All of this is useful in explaining the different specific heats of real gases, but play no role in explaining gas temperatures. For real gases, degrees of freedom and specific heats are completely irrelevant to the measured temperatures of those gases.

Conductive thermometers measure the mean impulse energy transmitted to their sensing surfaces (measured normal to the surface) of that subset of molecules that impact upon their sensing surfaces in some measure of time. That's all that they are designed to measure and that is all that they are capable of measuring.

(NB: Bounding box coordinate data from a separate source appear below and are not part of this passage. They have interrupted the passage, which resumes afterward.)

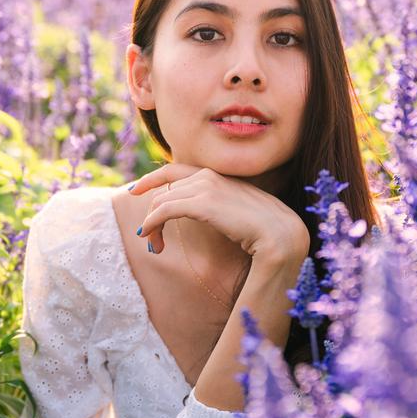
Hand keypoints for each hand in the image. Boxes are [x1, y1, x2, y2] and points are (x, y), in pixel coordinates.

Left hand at [128, 163, 308, 263]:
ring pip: (161, 201)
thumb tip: (204, 214)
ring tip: (154, 247)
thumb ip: (220, 206)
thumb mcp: (238, 212)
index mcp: (218, 175)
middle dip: (152, 214)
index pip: (175, 169)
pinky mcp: (203, 203)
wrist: (280, 234)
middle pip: (164, 190)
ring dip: (152, 224)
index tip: (136, 189)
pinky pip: (164, 210)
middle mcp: (209, 176)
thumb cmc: (264, 229)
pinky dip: (152, 222)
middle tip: (149, 239)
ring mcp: (206, 187)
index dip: (152, 178)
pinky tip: (148, 235)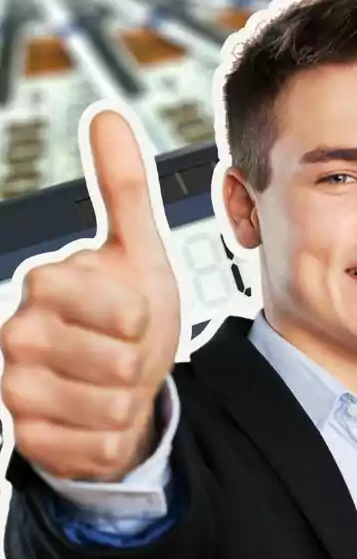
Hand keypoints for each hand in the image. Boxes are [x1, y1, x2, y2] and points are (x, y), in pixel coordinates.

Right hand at [0, 108, 180, 481]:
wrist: (117, 383)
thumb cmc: (127, 313)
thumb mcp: (137, 250)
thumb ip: (122, 185)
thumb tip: (107, 112)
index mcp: (44, 281)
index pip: (120, 308)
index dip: (142, 316)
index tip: (133, 315)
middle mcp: (15, 332)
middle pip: (120, 361)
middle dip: (141, 362)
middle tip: (125, 354)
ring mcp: (13, 389)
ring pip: (110, 407)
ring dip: (129, 400)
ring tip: (113, 384)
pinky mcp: (24, 438)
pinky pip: (97, 447)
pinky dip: (113, 438)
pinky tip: (97, 418)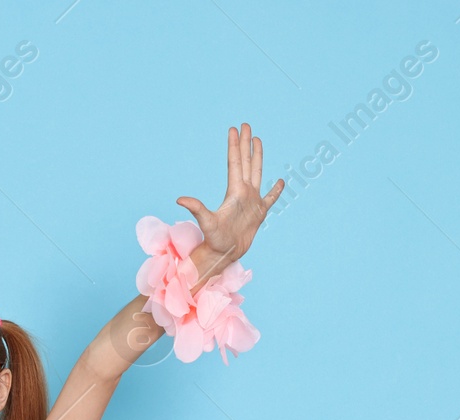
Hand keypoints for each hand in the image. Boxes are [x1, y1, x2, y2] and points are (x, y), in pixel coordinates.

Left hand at [177, 124, 283, 285]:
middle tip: (246, 125)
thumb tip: (179, 199)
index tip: (234, 129)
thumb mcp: (207, 222)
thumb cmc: (215, 240)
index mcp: (234, 191)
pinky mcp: (259, 213)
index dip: (235, 146)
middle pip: (246, 162)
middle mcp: (243, 192)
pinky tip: (280, 181)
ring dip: (258, 157)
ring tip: (258, 140)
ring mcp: (252, 201)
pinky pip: (271, 199)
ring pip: (257, 173)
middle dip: (246, 144)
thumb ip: (196, 208)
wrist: (224, 254)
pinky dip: (276, 191)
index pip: (235, 162)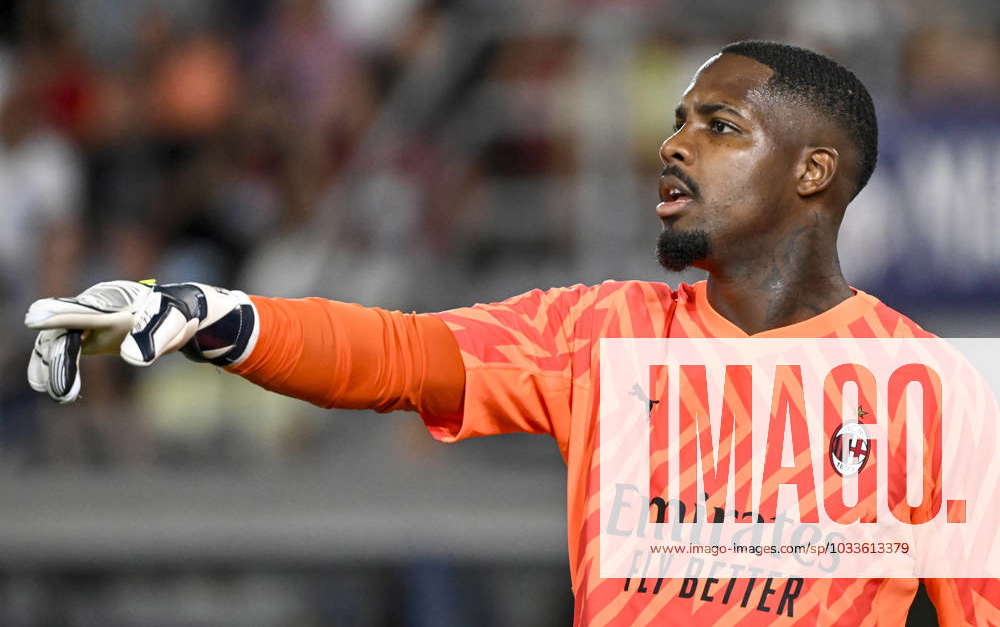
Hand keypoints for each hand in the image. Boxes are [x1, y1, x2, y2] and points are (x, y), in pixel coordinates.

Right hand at [25, 280, 256, 402]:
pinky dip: (56, 366)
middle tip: (61, 392)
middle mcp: (92, 306)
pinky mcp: (86, 334)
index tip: (35, 318)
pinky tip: (53, 387)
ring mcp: (86, 320)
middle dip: (59, 359)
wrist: (176, 312)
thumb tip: (133, 359)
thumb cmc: (174, 314)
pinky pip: (63, 349)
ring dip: (54, 367)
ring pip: (58, 341)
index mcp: (112, 300)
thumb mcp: (171, 323)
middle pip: (63, 330)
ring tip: (61, 394)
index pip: (83, 309)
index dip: (58, 314)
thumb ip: (152, 338)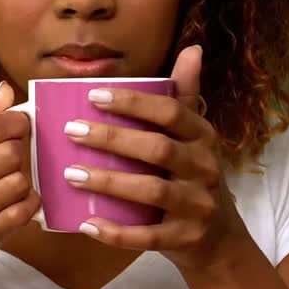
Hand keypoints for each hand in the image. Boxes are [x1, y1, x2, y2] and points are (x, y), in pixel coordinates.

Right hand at [0, 82, 39, 282]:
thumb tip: (5, 92)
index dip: (15, 121)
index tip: (18, 124)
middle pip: (10, 153)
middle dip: (16, 150)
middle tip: (7, 155)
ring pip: (20, 181)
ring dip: (19, 177)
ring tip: (5, 179)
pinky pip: (24, 210)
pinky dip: (26, 201)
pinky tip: (14, 199)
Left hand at [62, 45, 253, 271]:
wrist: (218, 238)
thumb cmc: (193, 177)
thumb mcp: (195, 137)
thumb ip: (186, 96)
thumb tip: (193, 49)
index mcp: (203, 137)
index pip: (171, 113)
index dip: (133, 103)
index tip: (92, 96)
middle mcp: (205, 168)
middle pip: (158, 149)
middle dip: (112, 139)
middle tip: (71, 131)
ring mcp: (198, 206)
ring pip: (152, 191)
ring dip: (109, 182)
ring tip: (71, 174)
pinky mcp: (185, 239)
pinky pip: (148, 237)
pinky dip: (116, 232)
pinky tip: (86, 223)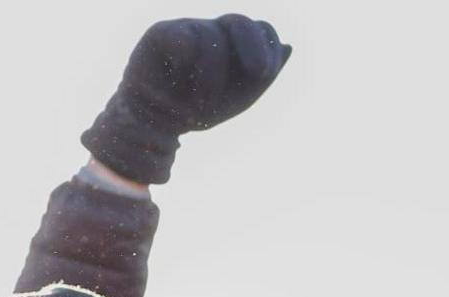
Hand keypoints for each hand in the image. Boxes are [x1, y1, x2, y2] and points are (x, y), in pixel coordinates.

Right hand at [84, 14, 293, 184]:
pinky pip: (186, 37)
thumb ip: (266, 72)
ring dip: (213, 77)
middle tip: (259, 72)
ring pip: (212, 37)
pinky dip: (189, 62)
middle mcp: (213, 31)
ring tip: (202, 102)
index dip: (268, 48)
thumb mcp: (241, 95)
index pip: (262, 30)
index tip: (264, 73)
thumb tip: (289, 46)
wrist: (159, 122)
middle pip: (240, 22)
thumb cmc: (201, 107)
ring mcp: (188, 28)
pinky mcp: (162, 32)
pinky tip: (181, 77)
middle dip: (254, 47)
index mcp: (236, 44)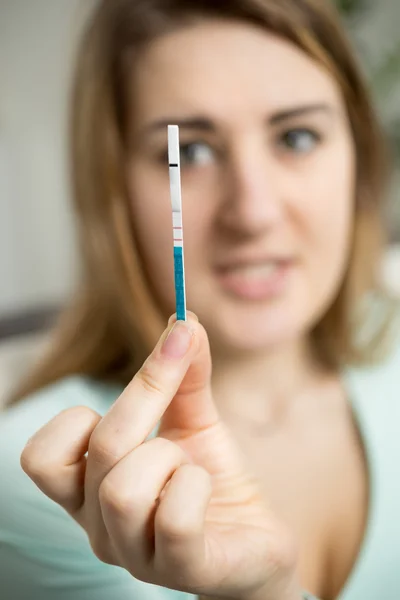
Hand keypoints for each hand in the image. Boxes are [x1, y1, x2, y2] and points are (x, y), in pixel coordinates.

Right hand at [21, 313, 300, 599]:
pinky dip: (196, 487)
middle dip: (147, 398)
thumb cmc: (211, 480)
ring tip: (189, 467)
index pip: (41, 455)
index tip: (138, 373)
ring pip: (125, 489)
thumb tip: (185, 319)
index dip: (80, 410)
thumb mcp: (195, 419)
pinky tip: (206, 492)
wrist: (256, 540)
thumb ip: (184, 374)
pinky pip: (175, 520)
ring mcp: (135, 556)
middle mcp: (99, 527)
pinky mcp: (182, 571)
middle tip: (180, 376)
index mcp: (88, 491)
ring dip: (170, 458)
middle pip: (102, 449)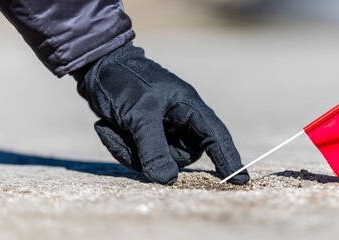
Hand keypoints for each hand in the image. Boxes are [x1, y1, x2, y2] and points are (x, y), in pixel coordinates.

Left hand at [72, 43, 248, 184]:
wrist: (97, 69)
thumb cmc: (125, 83)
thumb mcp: (139, 115)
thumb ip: (154, 148)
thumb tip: (167, 180)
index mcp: (189, 108)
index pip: (215, 137)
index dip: (229, 159)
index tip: (241, 181)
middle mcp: (180, 122)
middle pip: (180, 156)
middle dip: (152, 155)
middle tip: (129, 136)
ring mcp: (163, 130)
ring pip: (157, 161)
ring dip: (130, 151)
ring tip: (111, 127)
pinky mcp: (145, 136)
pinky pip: (140, 157)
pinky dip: (120, 147)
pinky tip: (106, 127)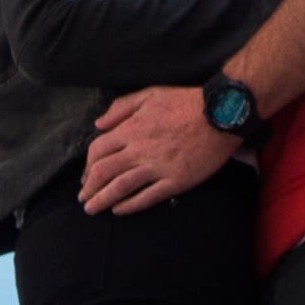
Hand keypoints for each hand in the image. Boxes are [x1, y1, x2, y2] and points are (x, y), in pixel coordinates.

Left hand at [81, 86, 241, 213]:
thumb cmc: (185, 102)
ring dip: (102, 200)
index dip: (87, 166)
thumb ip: (121, 107)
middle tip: (84, 198)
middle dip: (89, 188)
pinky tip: (119, 210)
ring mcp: (157, 167)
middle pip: (103, 172)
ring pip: (120, 187)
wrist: (220, 114)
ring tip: (93, 209)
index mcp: (132, 129)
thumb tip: (99, 124)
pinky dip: (129, 206)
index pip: (98, 151)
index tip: (85, 176)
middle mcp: (140, 150)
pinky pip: (147, 197)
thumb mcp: (150, 94)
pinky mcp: (175, 181)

Again, I'm not really sure the point of your post. You've come onto a thread where the main question seems to have been completely answered then write these post that have an air of correcting but actually take more general and fundamentally correct answers and repeat them in some oddly specialized, less accurate and I'd almost say engineery way. Your agenda seems to be to furiously pick at nits but you haven't actually found any. Temperature and thermal equilibrium is so conceptually beyond Van Der Waals gases and pressure gauges and it is important to understand what is generally true and what is approximately true and one should really avoid jumbling the two up without clarification. Such as your description which takes the classical result of the equipartition theorem jumbled up with the quantum notion of frozen degrees of freedom without sufficient clarification.

 

[Ken G]

I agree the issues with the different specific heats was resolved early on, all the modes where energy can go will draw energy at T (if T is high enough to get around quantum mechanical issues-- not just in white dwarfs, but all types of gases), so there is no fixed proportionality between internal kinetic energy and T (unless one restricts to 3D translational modes). What I was saying is that all of that is very specific to the situation mentioned in the OP-- but if people want to know what T really is, it is something that transcends those kinds of details, and has more to do with the reservoir that it characterizes than the specific system that is in contact with that reservoir.

 

[Ahsan Khan]

Sorry guys for being so late in response. Actually i didn't expect such of long and idverse discussion on the seemingly simple concept of temperature. But temperature appears to be a very difficult property to unerdstsnd at sub-particle level and in that term is really cery difficult to define. However as is being said that temperature is that property which is same when two bodies are in thermal equilibrium. this defintion does not create problems. However what i wanted to know actually was answered by some ones.When kineric theory says that average kinetic energy of molecules as a meaure of temperature it gives wrong impression when eeling with two systems with ifferent egrees of freedom. This situation was solved by maverick_starstrider when he says that temperature is a measure of average kinetic energy of moleculrs PER dEGREE OF FREEdOM. I going over this very thing my question is NOT towards why do theoritical an practical value of specific heat varies in case of multiedgrees of freedom, neither quantum issues regadring the deeper insight to temperature. I again want to verify that classically is it true that temperature is related the average kinetic energy of molecules PER dEGREE OF FREEdOM? as suggested by maverick, are all satisfy? for me i think this solves the problem an classically valid. THANKS

 

[Ken G]

Yes, you got the answer early on-- in the cases you are interested in, you can connect temperature to the energy per accessible degree of freedom. This won't work in general because of how quantum mechanical issues affect accessibility, or because in general T is a property of a thermal reservoir (and that's where it has a clear definition, where kT is the energy that causes the thermal reservoir to access a factor of e more configurations). But the main point is that a system acquires the meaning of T from the reservoir it is in thermal contact with, and from that it follows, under the circumstances you are interested in, that kT/2 of energy goes into each accessible quadratic degree of freedom (whether quadratic in velocity, like kinetic energy for free particles, or quadratic in position, which must be included if the particles are bound).